Q: How do your systems work?
A: Our Autonomous anti-Personnel Systems (APSs) navigate to their target automatically, avoiding obstacles, finding entries, and overcoming countermeasures. Then, based on criteria provided by the operator prior to launch, they select and eliminate one or more targets.
Q: What are the advantages of your autonomous weapons over more conventional weapons such as aircraft or drones?
A: There are many. Military aircraft are obscenely expensive to purchase, maintain, and pilot. Piloted drones require a complex communication infrastructure only available at great cost to major militaries, along with trained pilots. Our APSs require far less expertise and infrastructure, allowing them to be used by a much wider variety of clients. They are also much more targeted, and cheaper as well!
Q: Do your APS save lives?
A: Yes! You can use our systems risk-free without endangering your own personnel, and there is a much lower chance of collateral damage in achieving your goals. This means you can use them against a much wider variety of targets, greatly reducing the risk and cost of armed conflict and enabling a much greater scope of operations.
Q: Are your systems compliant with international humanitarian law?
A: While we of course support international humanitarian law, we consider it the responsibility of our clients to ensure that such rules are followed. Where the specific technology makes this extremely difficult (e.g. in ensuring proportionality, distinction, and non-discrimination) we encourage our clients to take appropriate measures to mitigate this difficulty.
Q: What if one of your systems accidentally attacks the wrong target?
A: We work hard to ensure that targeting is accurate given the parameters laid out by the operator, and we are confident that accidental and collateral deaths are statistically well below that of most other weapons systems. (Note that by the terms of our user agreement, responsibility for such accidental injuries lies expressly with the unit operator, or with the unit itself should the unit have made the incorrect decision.)
Q: What are the defenses against your systems?
A: With autonomous weapons offense is much easier than defense, so we’re confident we can stay ahead of countermeasures. For example, auto-avoidance, stochastic flight patterns, and EMP-hardening are already built in. Future systems will counteract future countermeasures. And if all else fails, you can succeed with numbers, since you can send thousands or even millions of drones at your adversary for the cost of a single missile, overwhelming the most robust defenses.
Q: How do we stay ahead of adversaries with similar systems?
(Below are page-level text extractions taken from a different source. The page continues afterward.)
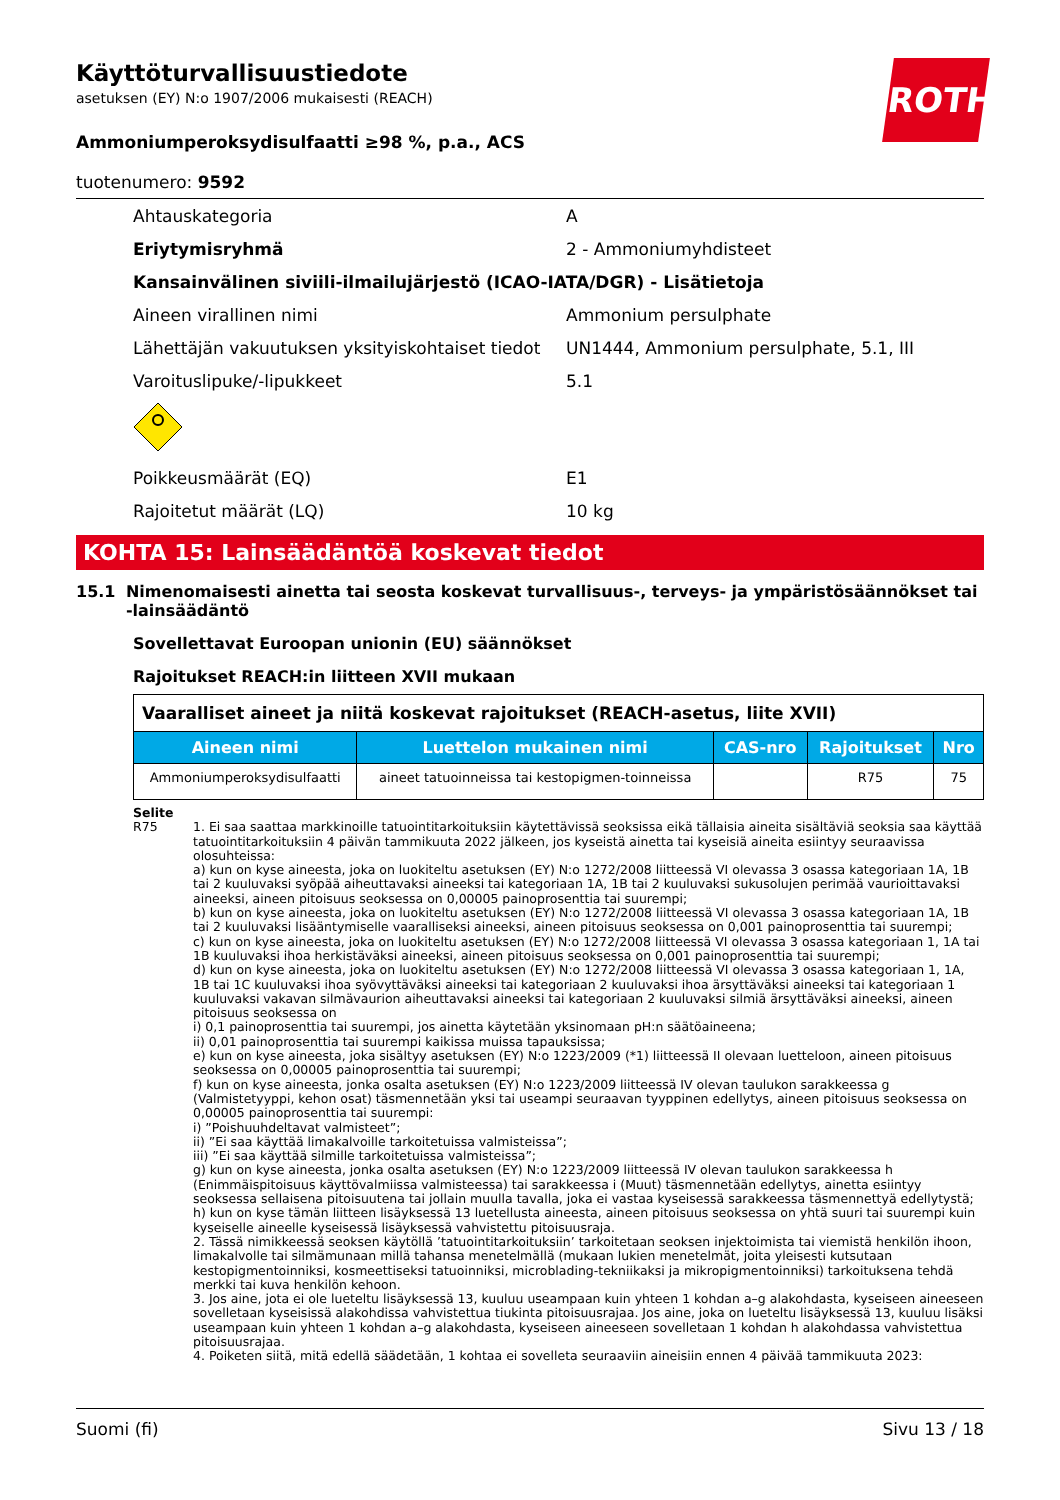ROTH
Käyttöturvallisuustiedote
asetuksen (EY) N:o 1907/2006 mukaisesti (REACH)
Ammoniumperoksydisulfaatti ≥98 %, p.a., ACS
tuotenumero: 9592
Ahtauskategoria A
Eriytymisryhmä 2 - Ammoniumyhdisteet
Kansainvälinen siviili-ilmailujärjestö (ICAO-IATA/DGR) - Lisätietoja
Aineen virallinen nimi Ammonium persulphate
Lähettäjän vakuutuksen yksityiskohtaiset tiedot UN1444, Ammonium persulphate, 5.1, III
Varoituslipuke/-lipukkeet 5.1
Poikkeusmäärät (EQ) E1
Rajoitetut määrät (LQ) 10 kg
KOHTA 15: Lainsäädäntöä koskevat tiedot
15.1 Nimenomaisesti ainetta tai seosta koskevat turvallisuus-, terveys- ja ympäristösäännökset tai -lainsäädäntö
Sovellettavat Euroopan unionin (EU) säännökset
Rajoitukset REACH:in liitteen XVII mukaan
| Vaaralliset aineet ja niitä koskevat rajoitukset (REACH-asetus, liite XVII) | | | | |
| Aineen nimi | Luettelon mukainen nimi | CAS-nro | Rajoitukset | Nro |
| Ammoniumperoksydisulfaatti | aineet tatuoinneissa tai kestopigmen-toinneissa | | R75 | 75 |
Selite
R75 1. Ei saa saattaa markkinoille tatuointitarkoituksiin käytettävissä seoksissa eikä tällaisia aineita sisältäviä seoksia saa käyttää tatuointitarkoituksiin 4 päivän tammikuuta 2022 jälkeen, jos kyseistä ainetta tai kyseisiä aineita esiintyy seuraavissa olosuhteissa:
a) kun on kyse aineesta, joka on luokiteltu asetuksen (EY) N:o 1272/2008 liitteessä VI olevassa 3 osassa kategoriaan 1A, 1B tai 2 kuuluvaksi syöpää aiheuttavaksi aineeksi tai kategoriaan 1A, 1B tai 2 kuuluvaksi sukusolujen perimää vaurioittavaksi aineeksi, aineen pitoisuus seoksessa on 0,00005 painoprosenttia tai suurempi;
b) kun on kyse aineesta, joka on luokiteltu asetuksen (EY) N:o 1272/2008 liitteessä VI olevassa 3 osassa kategoriaan 1A, 1B tai 2 kuuluvaksi lisääntymiselle vaaralliseksi aineeksi, aineen pitoisuus seoksessa on 0,001 painoprosenttia tai suurempi;
c) kun on kyse aineesta, joka on luokiteltu asetuksen (EY) N:o 1272/2008 liitteessä VI olevassa 3 osassa kategoriaan 1, 1A tai 1B kuuluvaksi ihoa herkistäväksi aineeksi, aineen pitoisuus seoksessa on 0,001 painoprosenttia tai suurempi;
d) kun on kyse aineesta, joka on luokiteltu asetuksen (EY) N:o 1272/2008 liitteessä VI olevassa 3 osassa kategoriaan 1, 1A, 1B tai 1C kuuluvaksi ihoa syövyttäväksi aineeksi tai kategoriaan 2 kuuluvaksi ihoa ärsyttäväksi aineeksi tai kategoriaan 1 kuuluvaksi vakavan silmävaurion aiheuttavaksi aineeksi tai kategoriaan 2 kuuluvaksi silmiä ärsyttäväksi aineeksi, aineen pitoisuus seoksessa on
i) 0,1 painoprosenttia tai suurempi, jos ainetta käytetään yksinomaan pH:n säätöaineena;
ii) 0,01 painoprosenttia tai suurempi kaikissa muissa tapauksissa;
e) kun on kyse aineesta, joka sisältyy asetuksen (EY) N:o 1223/2009 (*1) liitteessä II olevaan luetteloon, aineen pitoisuus seoksessa on 0,00005 painoprosenttia tai suurempi;
f) kun on kyse aineesta, jonka osalta asetuksen (EY) N:o 1223/2009 liitteessä IV olevan taulukon sarakkeessa g (Valmistetyyppi, kehon osat) täsmennetään yksi tai useampi seuraavan tyyppinen edellytys, aineen pitoisuus seoksessa on 0,00005 painoprosenttia tai suurempi:
i) ”Poishuuhdeltavat valmisteet”;
ii) ”Ei saa käyttää limakalvoille tarkoitetuissa valmisteissa”;
iii) ”Ei saa käyttää silmille tarkoitetuissa valmisteissa”;
g) kun on kyse aineesta, jonka osalta asetuksen (EY) N:o 1223/2009 liitteessä IV olevan taulukon sarakkeessa h (Enimmäispitoisuus käyttövalmiissa valmisteessa) tai sarakkeessa i (Muut) täsmennetään edellytys, ainetta esiintyy seoksessa sellaisena pitoisuutena tai jollain muulla tavalla, joka ei vastaa kyseisessä sarakkeessa täsmennettyä edellytystä;
h) kun on kyse tämän liitteen lisäyksessä 13 luetellusta aineesta, aineen pitoisuus seoksessa on yhtä suuri tai suurempi kuin kyseiselle aineelle kyseisessä lisäyksessä vahvistettu pitoisuusraja.
2. Tässä nimikkeessä seoksen käytöllä ’tatuointitarkoituksiin’ tarkoitetaan seoksen injektoimista tai viemistä henkilön ihoon, limakalvolle tai silmämunaan millä tahansa menetelmällä (mukaan lukien menetelmät, joita yleisesti kutsutaan kestopigmentoinniksi, kosmeettiseksi tatuoinniksi, microblading-tekniikaksi ja mikropigmentoinniksi) tarkoituksena tehdä merkki tai kuva henkilön kehoon.
3. Jos aine, jota ei ole lueteltu lisäyksessä 13, kuuluu useampaan kuin yhteen 1 kohdan a–g alakohdasta, kyseiseen aineeseen sovelletaan kyseisissä alakohdissa vahvistettua tiukinta pitoisuusrajaa. Jos aine, joka on lueteltu lisäyksessä 13, kuuluu lisäksi useampaan kuin yhteen 1 kohdan a–g alakohdasta, kyseiseen aineeseen sovelletaan 1 kohdan h alakohdassa vahvistettua pitoisuusrajaa.
4. Poiketen siitä, mitä edellä säädetään, 1 kohtaa ei sovelleta seuraaviin aineisiin ennen 4 päivää tammikuuta 2023:
Suomi (fi) Sivu 13 / 18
A: Despite the rapid pace of technology, we are confident that it will be months or even years before other major military powers — those who are not our clients — will have comparable capabilities, and even longer for smaller states. Although the hardware is within capability for many manufacturers, our state-of-the-art software is multiple years ahead of the competition, and our IP is closely guarded. Stealing our software would be almost as hard as smuggling information out of the NSA.
Q: How does this fit into the landscape of military technologies and global levels of armament?
A: We’re proud to be a disruptive company. Every new military technology will have upsides and downsides for various parties. Our technology excels at making it inexpensive, low-risk, and easy to eliminate opponents, even anonymously. Parties that have an interest in more of that taking place in the world will be advantaged at the expense of those that don’t.
Q: I’m interested in using APS to remove the command structure of an adversary. Is that a good use case?
A: Absolutely. If you can identify your adversary’s leaders by image, voice, gait, or other characteristics, you can take them out automatically. (Here we must stress that these weapons be used in compliance with national and international laws of war and engagement, as per and committed through the terms of service. We do not endorse the use of our systems to attack persons, entities, or governments not deemed a threat by your national or the international community, even though it may be operationally trivial.)
Q: What about peacekeeping and population control?
A: This is one of the most exciting things: connecting our systems to easily available and purchasable sets of personal data means that our systems can identify targets for surveillance (or more) by nationality, gender, contacts with subversive elements, even radical political ideology, however defined.
Q: How do your systems rate in terms of kills-per-dollar?
A: They are superb. Drone strikes are extravagantly expensive, costing upwards of $30,000 per hours of flight, plus expensive munitions. Bullets are cheap, but well-trained soldiers can cost hundreds of thousands of dollars a year to maintain. Even nuclear weapons don’t rate as high: a single-warhead missile can cost $75-200 million, and is unlikely to kill more than a million people even with the most efficient targeting. An entry-level APS unit can cost as little as $50. The only thing more efficient are biological weapons – nothing can compete with a vial of smallpox!
Q: Don’t you think by posting all this information you are giving good ideas away to people who should not have them?
A: We’ll be honest: all of our products are based on ideas that have been publicly discussed in the industry and more widely. The key point is that we have been able to miniaturize and refine our systems, and outfit them with carefully-engineered expert-developed software. This is only made possibly using the generous funding of lucrative government military R&D contracts, so individuals or small companies are unlikely to be able to compete.
Q: Is this website for real?
A: No, but this is a glimpse of where the current trajectory of automation in weapons systems is likely to take us, unless such weapons are banned or curtailed by international agreement. If you don’t like what you see, get involved.